Five Gainesville State College students — three women and two men — comprised a student panel that debated the realities of the theorized "glass ceiling" and affirmative action, as well as the effect Mattel’s unrealistically proportioned Barbie doll has on young girls.

In recognition of Women’s History Month, the Debate Club joined Students for a Progressive Society, the Politically Incorrect Club and Sigma Chi Eta in hosting the gender debate that discussed whether American culture discourages women’s success in the workplace.

Gainesville State College students from the various co-sponsor clubs participated in the student panel that presented arguments and entertained questions on gender equality issues from an audience of more than 50 students and faculty members.

Hannah Rogers, a second-year student, opened the debate with a presentation lambasting Mattel for the proliferation of the notion that blond, big-busted Barbie dolls represent the ideal female figure.

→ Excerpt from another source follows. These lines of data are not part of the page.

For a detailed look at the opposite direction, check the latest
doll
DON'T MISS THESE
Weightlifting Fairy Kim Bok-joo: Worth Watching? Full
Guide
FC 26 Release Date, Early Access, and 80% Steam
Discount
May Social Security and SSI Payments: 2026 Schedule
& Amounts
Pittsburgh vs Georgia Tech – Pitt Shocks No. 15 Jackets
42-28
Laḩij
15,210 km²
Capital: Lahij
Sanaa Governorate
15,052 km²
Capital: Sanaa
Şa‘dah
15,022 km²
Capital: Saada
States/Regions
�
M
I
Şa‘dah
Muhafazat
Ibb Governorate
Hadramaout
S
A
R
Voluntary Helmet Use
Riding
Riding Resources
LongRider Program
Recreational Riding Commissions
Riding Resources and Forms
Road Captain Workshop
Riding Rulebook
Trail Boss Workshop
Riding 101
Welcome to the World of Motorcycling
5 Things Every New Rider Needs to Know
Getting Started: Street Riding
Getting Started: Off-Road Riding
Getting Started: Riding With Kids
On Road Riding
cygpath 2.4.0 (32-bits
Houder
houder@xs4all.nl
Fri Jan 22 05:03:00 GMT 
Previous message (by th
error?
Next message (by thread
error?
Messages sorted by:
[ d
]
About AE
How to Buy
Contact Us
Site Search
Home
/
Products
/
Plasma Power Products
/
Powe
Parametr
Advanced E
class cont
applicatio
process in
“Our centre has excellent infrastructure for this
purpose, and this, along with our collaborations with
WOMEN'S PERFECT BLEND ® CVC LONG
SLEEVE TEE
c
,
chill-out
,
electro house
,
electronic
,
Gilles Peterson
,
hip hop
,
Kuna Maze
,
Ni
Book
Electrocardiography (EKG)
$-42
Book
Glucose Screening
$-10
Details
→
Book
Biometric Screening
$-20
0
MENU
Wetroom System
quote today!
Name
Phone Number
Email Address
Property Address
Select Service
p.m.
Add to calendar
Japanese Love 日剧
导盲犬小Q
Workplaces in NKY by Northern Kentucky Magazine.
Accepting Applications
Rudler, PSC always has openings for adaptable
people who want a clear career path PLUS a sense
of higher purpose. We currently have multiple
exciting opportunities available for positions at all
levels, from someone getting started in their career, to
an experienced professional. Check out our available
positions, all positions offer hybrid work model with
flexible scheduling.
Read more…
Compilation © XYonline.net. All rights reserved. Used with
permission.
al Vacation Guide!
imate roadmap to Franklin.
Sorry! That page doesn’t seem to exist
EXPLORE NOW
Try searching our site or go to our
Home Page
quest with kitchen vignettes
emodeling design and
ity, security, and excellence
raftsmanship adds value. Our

"Barbie simply robs children of an understanding of their own culture," Rogers said. "Everyone is beautiful in their own way, but Barbie suppresses this idea."

Rogers said if the proportions of a Barbie doll were translated into life-size measurements, Barbie would be 7 feet tall, have a waistline of 18 inches and a bust of about 38 inches.

Nicholas Humphrey, also a second-year student at Gainesville State, furthered the gender debate by stating that affirmative action "is currently not making any playing field more level, and it’s not making anything better."

John Schaefer, who is in his third year at GSC, said the glass ceiling theory that sociologists propose limits women’s rise to the upper ranks of executive power is "preposterous."

He pointed out successful businesswomen, such as talk show host Oprah Winfrey and Hearst Magazine President Cathie Black, as examples to disprove the glass ceiling theory.

Students from the audience countered Schaefer’s theory, noting that many more men occupy top executive positions than women. Yet other students from the audience suggested the disparity between men and women in leading executive jobs may exist because many women forego career opportunities to care for their children.

"My main point is there is a glass ceiling in the workplace, and that there are ways to break it if a woman takes the initiative to do so," said Shama Khimani, a second-year GSC student who served on the debate panel.

Michallene McDaniel, assistant professor of sociology at GSC is chairman of Women’s History Month events for the college, and said the gender debate is still relevant to college students today, although women have made great strides in the workplace during the past 50 years.

"I think it’s relevant in a different way than it was in the past," McDaniel said. "Now we’re debating the fine details and how to provide more opportunities for women in the workplace. The debate has moved forward over the years — which is a good thing."